ENTRIES PROVIDED —
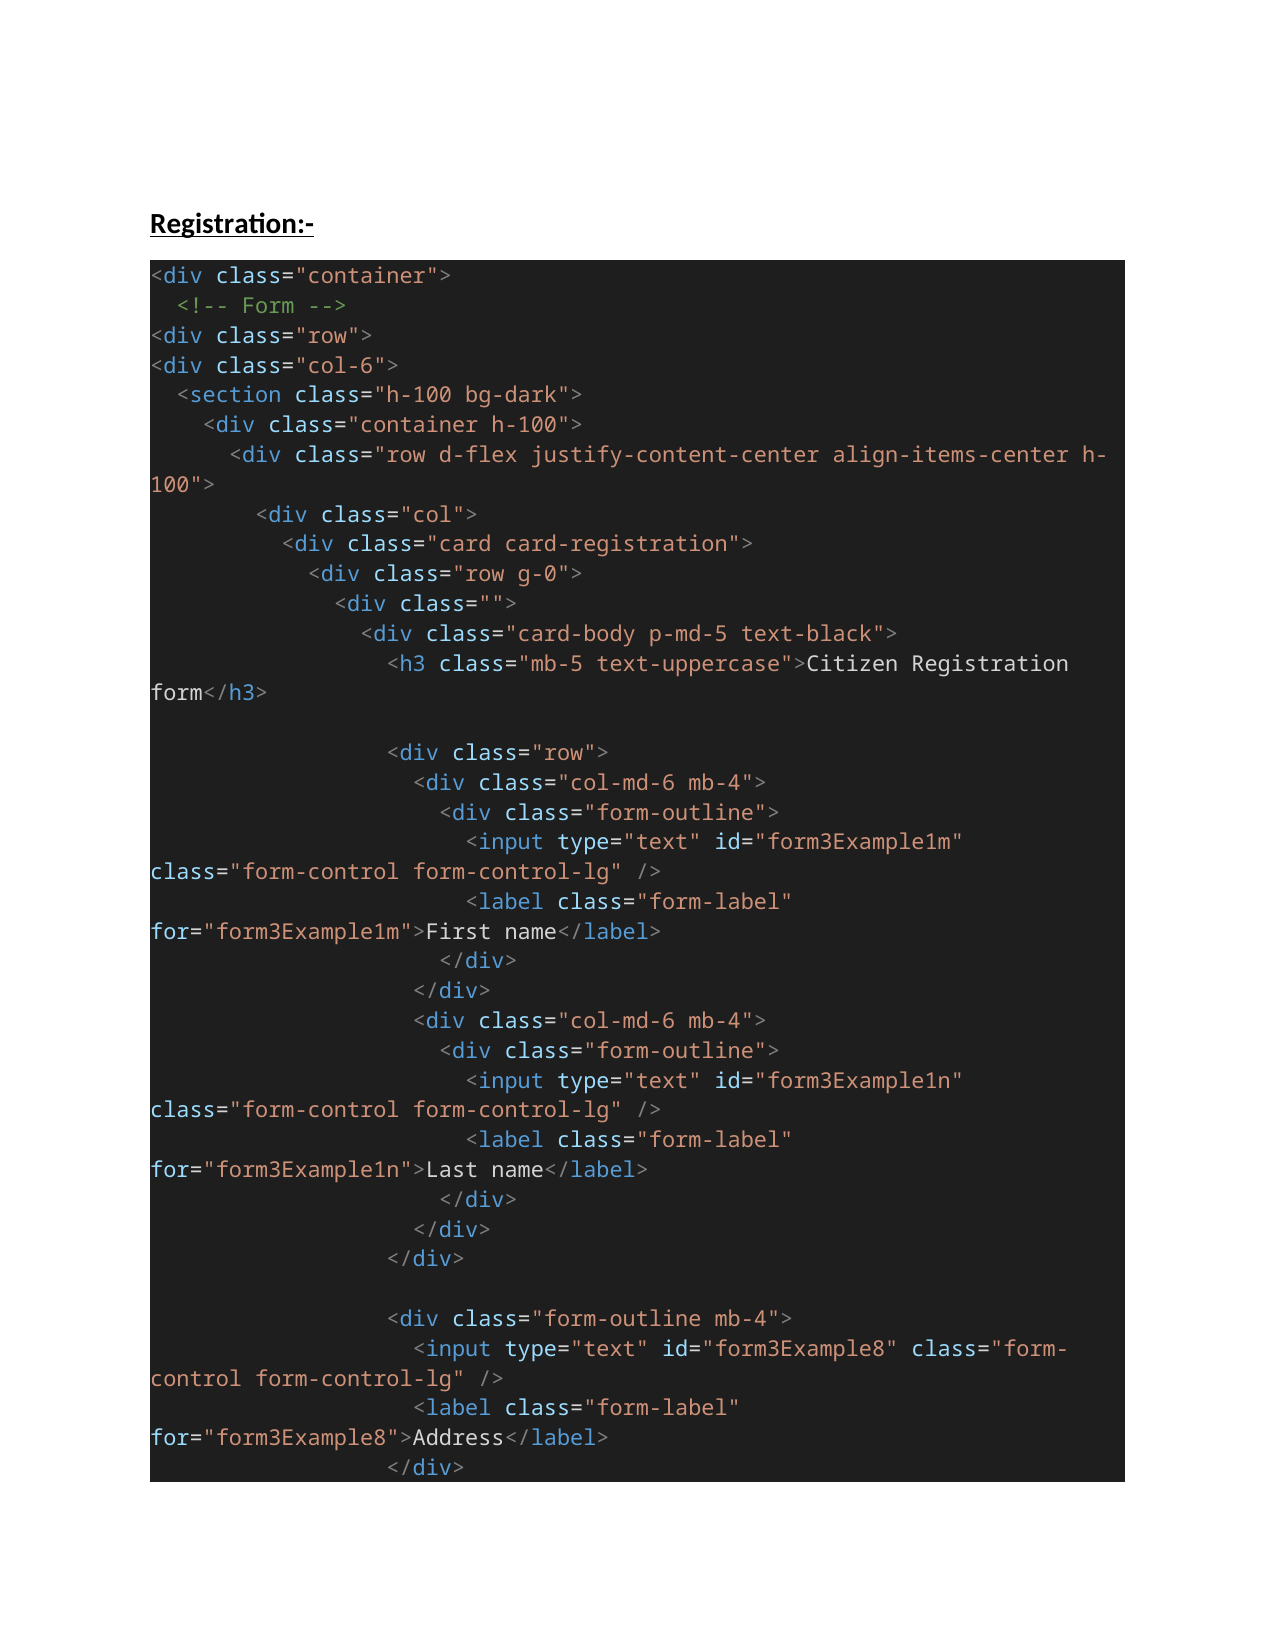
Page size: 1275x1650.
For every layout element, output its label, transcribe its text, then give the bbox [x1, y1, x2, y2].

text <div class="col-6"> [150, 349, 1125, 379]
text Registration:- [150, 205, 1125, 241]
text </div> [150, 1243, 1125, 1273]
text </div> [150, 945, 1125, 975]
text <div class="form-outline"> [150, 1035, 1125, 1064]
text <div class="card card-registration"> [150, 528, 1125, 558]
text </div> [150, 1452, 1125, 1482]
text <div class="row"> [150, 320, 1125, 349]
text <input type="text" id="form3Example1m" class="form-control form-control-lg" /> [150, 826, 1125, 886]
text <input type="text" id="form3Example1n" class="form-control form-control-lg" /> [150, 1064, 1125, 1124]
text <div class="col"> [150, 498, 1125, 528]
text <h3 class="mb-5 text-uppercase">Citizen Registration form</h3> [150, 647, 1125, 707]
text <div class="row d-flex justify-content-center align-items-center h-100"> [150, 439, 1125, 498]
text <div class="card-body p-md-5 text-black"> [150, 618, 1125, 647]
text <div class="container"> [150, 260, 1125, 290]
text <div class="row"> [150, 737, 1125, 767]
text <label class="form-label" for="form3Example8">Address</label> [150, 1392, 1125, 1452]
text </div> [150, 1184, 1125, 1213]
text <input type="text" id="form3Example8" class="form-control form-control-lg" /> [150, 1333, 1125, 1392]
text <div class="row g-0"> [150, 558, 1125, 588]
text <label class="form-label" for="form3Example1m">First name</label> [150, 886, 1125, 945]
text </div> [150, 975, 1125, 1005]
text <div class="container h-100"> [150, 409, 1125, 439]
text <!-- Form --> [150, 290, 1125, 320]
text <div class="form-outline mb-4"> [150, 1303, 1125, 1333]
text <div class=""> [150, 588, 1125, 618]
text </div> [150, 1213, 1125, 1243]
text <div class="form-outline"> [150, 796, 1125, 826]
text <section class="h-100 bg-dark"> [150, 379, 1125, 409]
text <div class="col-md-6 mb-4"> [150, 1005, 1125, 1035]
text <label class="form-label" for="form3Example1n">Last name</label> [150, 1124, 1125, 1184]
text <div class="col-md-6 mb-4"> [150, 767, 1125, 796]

--

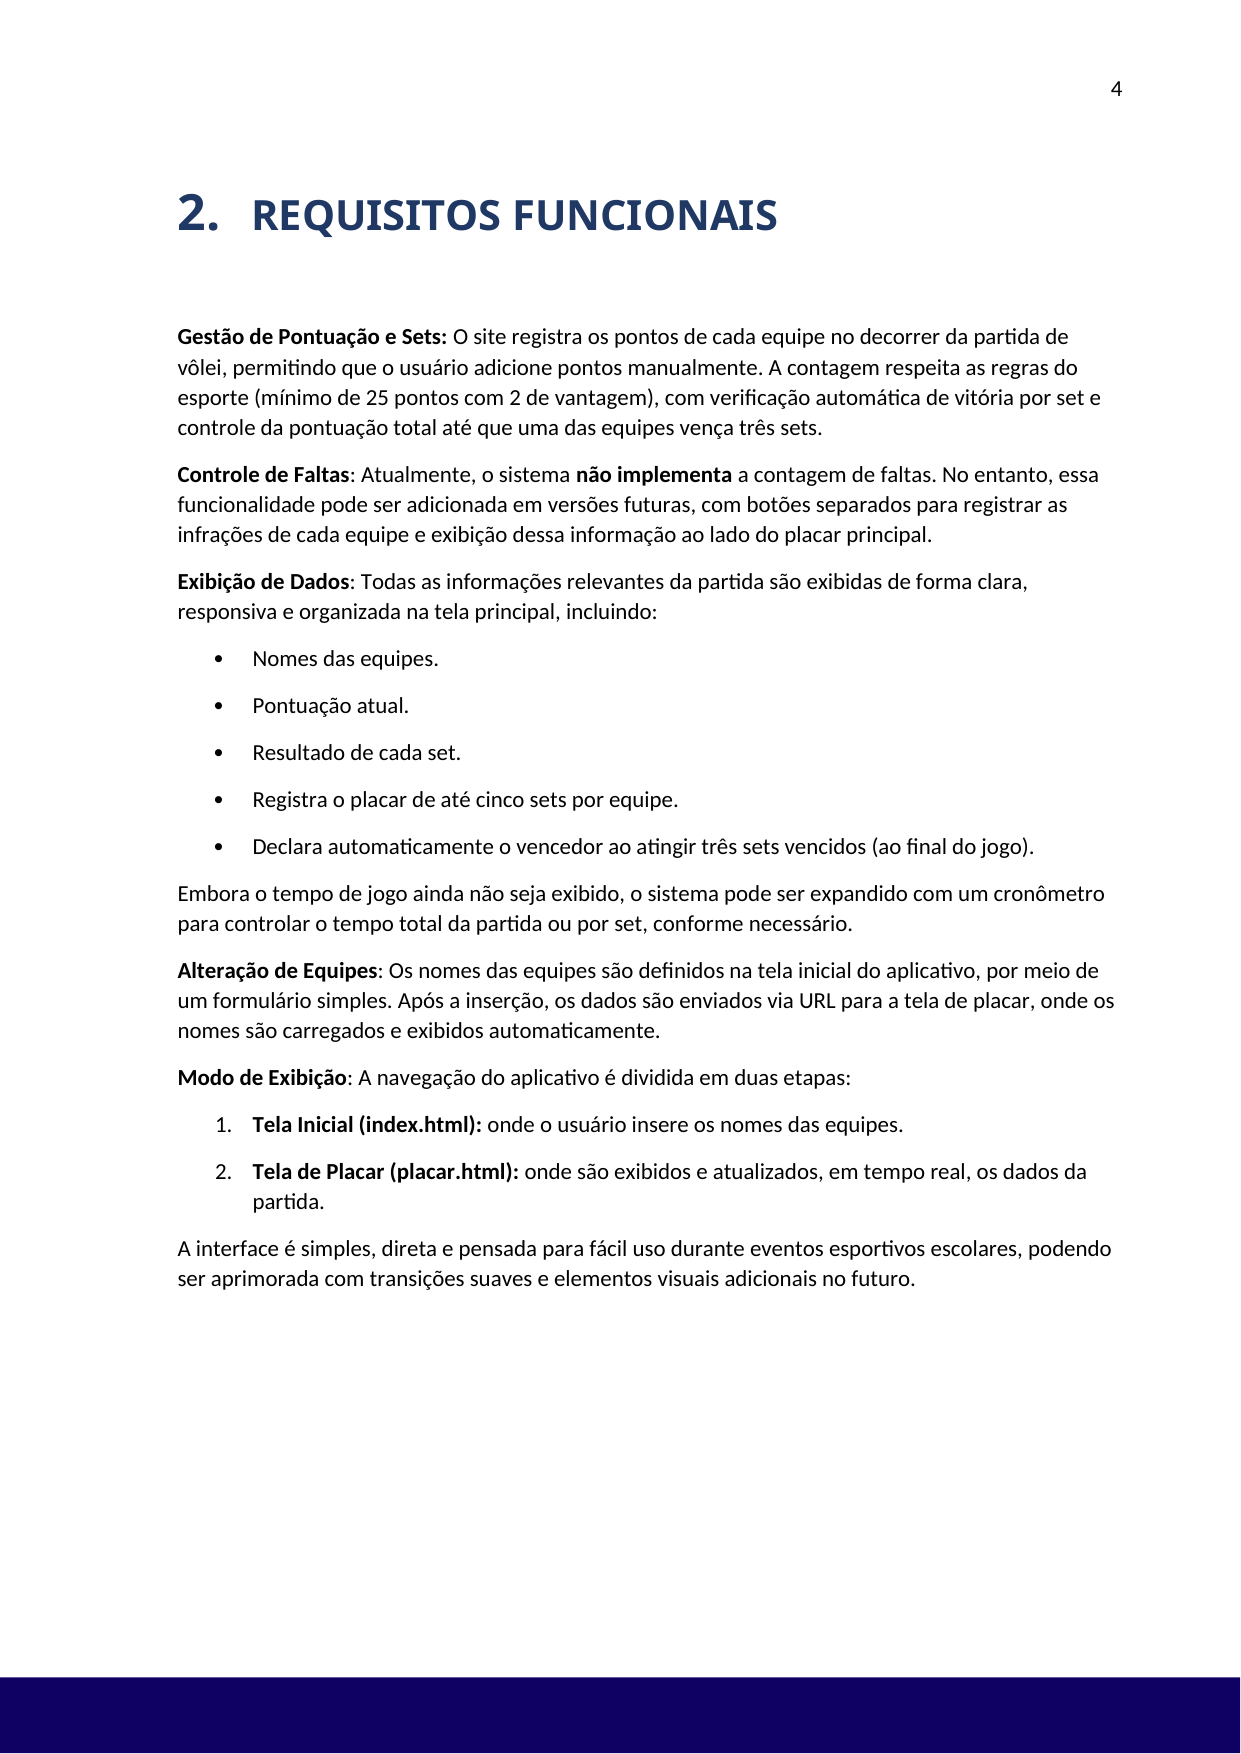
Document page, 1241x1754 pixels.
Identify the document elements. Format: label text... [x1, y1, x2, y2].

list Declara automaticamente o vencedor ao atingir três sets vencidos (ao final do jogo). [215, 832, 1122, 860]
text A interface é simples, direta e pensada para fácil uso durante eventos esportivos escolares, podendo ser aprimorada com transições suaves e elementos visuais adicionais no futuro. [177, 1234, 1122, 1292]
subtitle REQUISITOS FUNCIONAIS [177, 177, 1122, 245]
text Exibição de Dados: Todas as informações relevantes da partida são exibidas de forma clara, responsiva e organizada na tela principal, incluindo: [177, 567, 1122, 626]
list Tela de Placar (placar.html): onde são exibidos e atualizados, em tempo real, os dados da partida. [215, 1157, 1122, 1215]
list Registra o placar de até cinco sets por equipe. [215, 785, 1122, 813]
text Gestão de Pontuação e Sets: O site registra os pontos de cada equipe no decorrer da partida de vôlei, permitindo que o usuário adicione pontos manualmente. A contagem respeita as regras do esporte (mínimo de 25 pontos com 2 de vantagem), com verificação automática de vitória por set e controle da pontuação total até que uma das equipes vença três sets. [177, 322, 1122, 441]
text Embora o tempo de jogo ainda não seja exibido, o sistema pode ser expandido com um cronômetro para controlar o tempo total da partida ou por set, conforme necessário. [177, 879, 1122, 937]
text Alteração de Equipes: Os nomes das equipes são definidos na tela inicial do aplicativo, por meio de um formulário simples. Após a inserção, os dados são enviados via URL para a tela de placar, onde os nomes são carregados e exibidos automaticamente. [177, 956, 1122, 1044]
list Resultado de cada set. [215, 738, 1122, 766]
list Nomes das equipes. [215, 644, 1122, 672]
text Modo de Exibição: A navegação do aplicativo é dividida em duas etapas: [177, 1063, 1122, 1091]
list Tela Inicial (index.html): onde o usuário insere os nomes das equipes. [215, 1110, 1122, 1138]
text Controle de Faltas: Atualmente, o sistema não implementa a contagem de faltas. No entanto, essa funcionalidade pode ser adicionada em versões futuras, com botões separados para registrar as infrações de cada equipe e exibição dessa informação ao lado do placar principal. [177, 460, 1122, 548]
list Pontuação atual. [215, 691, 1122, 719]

WHAT IS REQUIRED —
Counting only lines that contain "outline", what is the total for the entries above? Give the number alone.

ANSWER SECTION —
3